沙耶は半分泣きながら、どうしたらよいか途方に暮れた。
「泣くな、サーヤ。ほら、わたしも手伝うから……」
ユーセフの手を借りて、ゆっくりと楔を飲みこんでいく。今度はようやく上手くいった。
「はぁっ……ん、ふ」
いつもより深く繋がり合った部分が、かつてない圧迫感を訴える。
「サーヤ……愛している」
「ユーセフっ、お願い……」
「ああ。望みのままに」
ユーセフは沙耶の腰をつかむと、揺するように動かし始めた。
「あぁっ、ゆーせふ。おかしくなりそう……」
「それはこちらのほうだ。サーヤの中がうねって、わたしを締め付ける……。なんと甘美な試練だろうか」
「あぁん」
沙耶はユーセフのもたらす快感に抗えず、抱きついた。
ユーセフは笑みを深くすると、沙耶を揺さぶった。
「っく、ああん」
沙耶はユーセフの肩に顔をうずめて、声をこらえようとしたが、ユーセフがそれを許さない。

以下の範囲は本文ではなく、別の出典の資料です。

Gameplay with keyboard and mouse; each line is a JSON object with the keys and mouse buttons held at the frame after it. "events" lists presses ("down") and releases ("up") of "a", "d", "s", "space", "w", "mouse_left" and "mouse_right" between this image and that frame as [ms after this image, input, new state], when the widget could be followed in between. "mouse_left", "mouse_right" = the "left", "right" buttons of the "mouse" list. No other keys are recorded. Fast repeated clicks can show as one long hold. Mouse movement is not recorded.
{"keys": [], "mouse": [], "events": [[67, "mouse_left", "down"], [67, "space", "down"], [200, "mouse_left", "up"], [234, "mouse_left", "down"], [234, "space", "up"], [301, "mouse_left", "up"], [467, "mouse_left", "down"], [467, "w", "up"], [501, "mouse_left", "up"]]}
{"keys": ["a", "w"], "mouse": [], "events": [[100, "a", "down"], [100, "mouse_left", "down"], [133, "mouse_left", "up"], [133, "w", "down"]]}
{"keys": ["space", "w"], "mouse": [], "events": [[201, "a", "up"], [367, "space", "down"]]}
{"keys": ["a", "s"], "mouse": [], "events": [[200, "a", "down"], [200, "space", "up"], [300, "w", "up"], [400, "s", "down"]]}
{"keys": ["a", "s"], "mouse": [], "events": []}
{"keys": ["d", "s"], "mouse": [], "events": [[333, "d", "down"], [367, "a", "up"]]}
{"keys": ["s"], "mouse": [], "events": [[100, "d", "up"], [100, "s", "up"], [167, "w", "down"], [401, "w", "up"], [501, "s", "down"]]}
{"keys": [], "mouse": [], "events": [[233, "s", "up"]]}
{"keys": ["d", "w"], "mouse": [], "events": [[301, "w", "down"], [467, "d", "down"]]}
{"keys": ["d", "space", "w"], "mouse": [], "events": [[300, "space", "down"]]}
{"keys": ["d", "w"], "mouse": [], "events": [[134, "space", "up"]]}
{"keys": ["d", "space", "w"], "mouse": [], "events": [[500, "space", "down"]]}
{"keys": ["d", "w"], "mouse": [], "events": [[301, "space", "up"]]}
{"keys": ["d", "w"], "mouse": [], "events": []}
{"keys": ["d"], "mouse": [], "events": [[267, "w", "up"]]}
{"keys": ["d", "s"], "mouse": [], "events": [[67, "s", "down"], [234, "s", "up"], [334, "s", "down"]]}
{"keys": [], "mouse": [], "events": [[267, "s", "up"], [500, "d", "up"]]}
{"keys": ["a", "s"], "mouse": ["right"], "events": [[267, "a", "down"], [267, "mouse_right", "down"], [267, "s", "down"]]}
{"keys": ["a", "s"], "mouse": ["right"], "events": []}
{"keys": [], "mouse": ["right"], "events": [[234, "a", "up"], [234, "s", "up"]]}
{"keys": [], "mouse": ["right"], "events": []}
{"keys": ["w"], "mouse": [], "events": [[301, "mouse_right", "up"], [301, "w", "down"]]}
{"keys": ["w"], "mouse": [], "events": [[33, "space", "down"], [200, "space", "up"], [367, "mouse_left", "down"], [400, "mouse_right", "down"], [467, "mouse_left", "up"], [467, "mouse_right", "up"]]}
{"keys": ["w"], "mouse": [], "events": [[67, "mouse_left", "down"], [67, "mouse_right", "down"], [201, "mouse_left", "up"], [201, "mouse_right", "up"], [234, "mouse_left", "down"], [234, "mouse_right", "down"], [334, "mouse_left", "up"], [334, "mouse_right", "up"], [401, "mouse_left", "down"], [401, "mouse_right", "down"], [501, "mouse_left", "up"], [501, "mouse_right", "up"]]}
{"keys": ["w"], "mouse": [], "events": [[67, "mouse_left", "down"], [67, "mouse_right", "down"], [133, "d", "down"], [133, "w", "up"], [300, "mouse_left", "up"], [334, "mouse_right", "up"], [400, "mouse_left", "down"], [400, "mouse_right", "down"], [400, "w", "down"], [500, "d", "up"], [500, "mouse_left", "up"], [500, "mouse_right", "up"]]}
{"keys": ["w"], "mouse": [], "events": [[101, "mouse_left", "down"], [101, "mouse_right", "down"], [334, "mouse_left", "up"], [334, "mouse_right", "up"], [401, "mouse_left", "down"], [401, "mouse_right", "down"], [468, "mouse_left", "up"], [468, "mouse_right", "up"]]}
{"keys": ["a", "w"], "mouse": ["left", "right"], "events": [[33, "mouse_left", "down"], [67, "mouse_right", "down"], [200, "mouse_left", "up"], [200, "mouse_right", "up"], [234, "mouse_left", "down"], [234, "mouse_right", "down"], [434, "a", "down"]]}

激しい突き上げに、沙耶は絶頂に達する。続いてユーセフも欲望を解放する。
沙耶の奥底に欲望を放つと、沙耶はその感触に再び昇りつめた。
「あああぁー!」
もはや声を抑えることもできず、本能のままに声を上げる。
そんな沙耶をユーセフは愛しげに抱きしめた。沙耶とユーセフは何度も愛を確かめ合う。
砂漠の夜は、恋人たちを包むようにゆっくりと更けていくのだった。